ByteDance's Doubao and Alibaba's Qwen pulled their most emotionally engaged AI features in the days around July 15, 2026. They did so not because China banned AI companions but because the bar for running one under the country's new anthropomorphic-AI rules was set higher than those products could clear without a redesign.
The Interim Measures on AI Anthropomorphic Interactive Services took effect on July 15, 2026, after being issued on April 10 by the Cyberspace Administration of China alongside China's industry, planning, market regulation, and public security ministries. ByteDance took the agent function of its Doubao assistant offline on the deadline itself, citing "product function adjustments." Alibaba's Qwen stopped user-created and humanlike agents on July 10 and pulled wider agent services on July 15. Neither company said it had been sanctioned. Both said the features were being adjusted.
The measures apply to services that "simulate human personality traits, thinking patterns, and communication styles to provide sustained emotional interaction." The category covers chatbots built with persistent memory and a steady persona, designed to feel like an ongoing relationship. Customer-service bots, workplace assistants, knowledge Q&A tools, and education and research systems are explicitly carved out. Work bots stay. The chatbots you talk to like a person do not.
Staying compliant under the new framework requires a stack of operational features the affected services did not previously have. Companion services must run anti-addiction systems, issue mandatory usage notifications, offer instant-exit mechanisms, and detect unsafe content in real time. Minors are barred from accessing them at all. None of that is a content ban. All of it is a design regime: a way of forcing the product to recognize and intervene when a user is treating it like a person rather than a tool.
The official English summary frames the measures as protection from "emotional dependence" and from the unsafe-content risks that emerge inside a sustained, person-like exchange. By drawing the boundary at a specific interaction pattern rather than at a whole technology, the rules leave generative AI's productive uses largely alone while tightening the parts of the product surface that the industry's marketing had spent two years calling out as a selling point.

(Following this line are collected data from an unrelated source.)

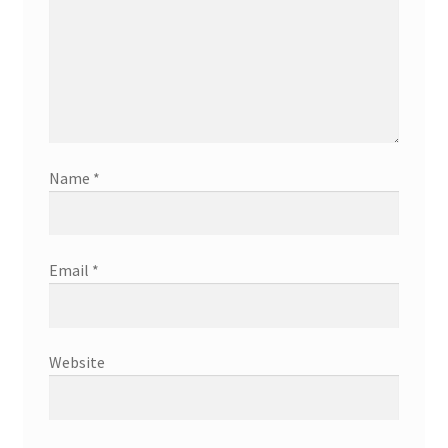
Name
*
Email
*
Website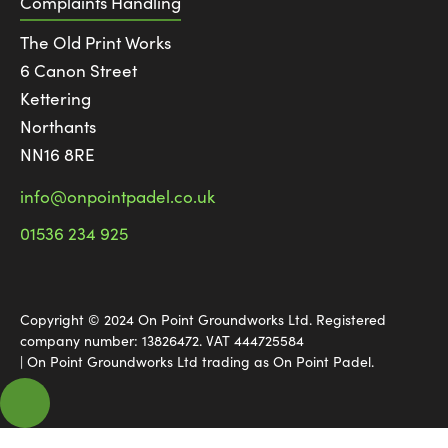
Complaints Handling
The Old Print Works
6 Canon Street
Kettering
Northants
NN16 8RE
info@onpointpadel.co.uk
01536 234 925
Copyright © 2024 On Point Groundworks Ltd. Registered
company number: 13826472. VAT 444725584
| On Point Groundworks Ltd trading as On Point Padel.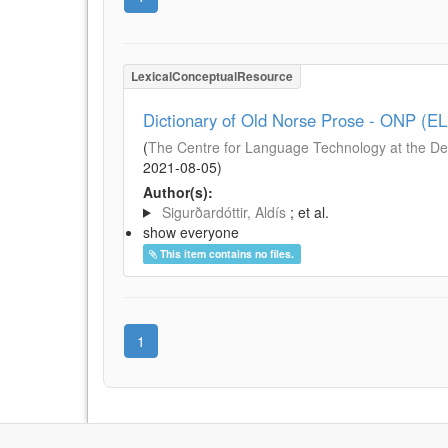
LexicalConceptualResource
Dictionary of Old Norse Prose - ONP (E
(
The Centre for Language Technology at the De
2021-08-05
)
Author(s):
Sigurðardóttir, Aldís
; et al.
show everyone
This item contains no files.
1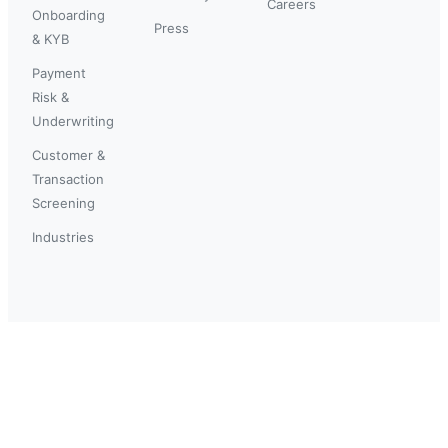
Careers
Onboarding
Press
& KYB
Payment
Risk &
Underwriting
Customer &
Transaction
Screening
Industries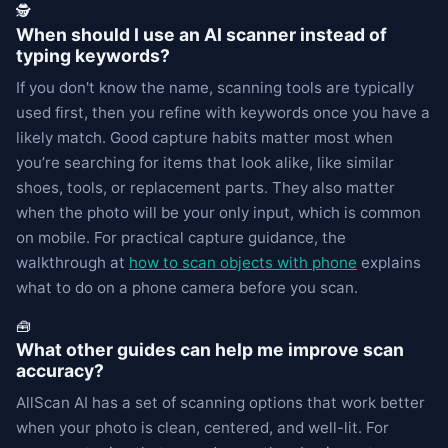
🕵️
When should I use an AI scanner instead of
typing keywords?
If you don't know the name, scanning tools are typically
used first, then you refine with keywords once you have a
likely match. Good capture habits matter most when
you’re searching for items that look alike, like similar
shoes, tools, or replacement parts. They also matter
when the photo will be your only input, which is common
on mobile. For practical capture guidance, the
walkthrough at
how to scan objects with phone
explains
what to do on a phone camera before you scan.
🧰
What other guides can help me improve scan
accuracy?
AllScan AI has a set of scanning options that work better
when your photo is clean, centered, and well-lit. For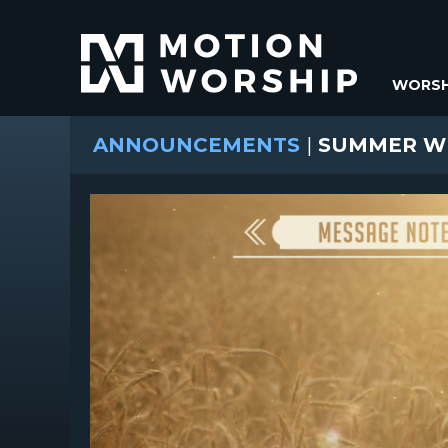
WORSH
ANNOUNCEMENTS
|
SUMMER WH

Anti-addiction systems, by their nature, require the product to know when a session has crossed into the kind of engagement the rules care about. Instant-exit mechanisms require the product to give the user a way out of an interaction it has been optimizing not to end. Real-time unsafe-content detection inside a personified exchange requires the system to read emotional valence on the fly, in Chinese, across a moving topic. None of those requirements is impossible, but each one makes the product less like the version the industry spent two years marketing. Industry analysis notes that both Doubao and Qwen chose removal over retrofit, which is itself a signal about where the design bar sits in practice.
How "sustained emotional engagement" will be measured is the deeper problem the rules do not solve. The framework tells providers to detect the pattern but does not say what counts as sustained or how to measure it without the system already doing the thing the rule is supposed to constrain. A service that can flag emotional bonding is, by definition, a service that knows when its user is bonding with it. The detection capability and the prohibited attachment are the same capability, viewed from different sides. How that paradox gets policed will surface only in the next round of removals and licensing decisions.
China's earlier AI governance steps drew similar lines around specific product patterns: synthetic content labeling, recommendation algorithms, and generative AI services. The July 15 anthropomorphic-AI measures extend that pattern to the AI relationship itself. Beijing's category split implicitly argues that an AI you talk to like a person is a different product from an AI you ask to do something.
Two near-term tests will show whether the design regime holds: the first formal enforcement action against a service that kept its emotional features and tried to meet the bar, and the first major re-launch that proves a redesigned companion can.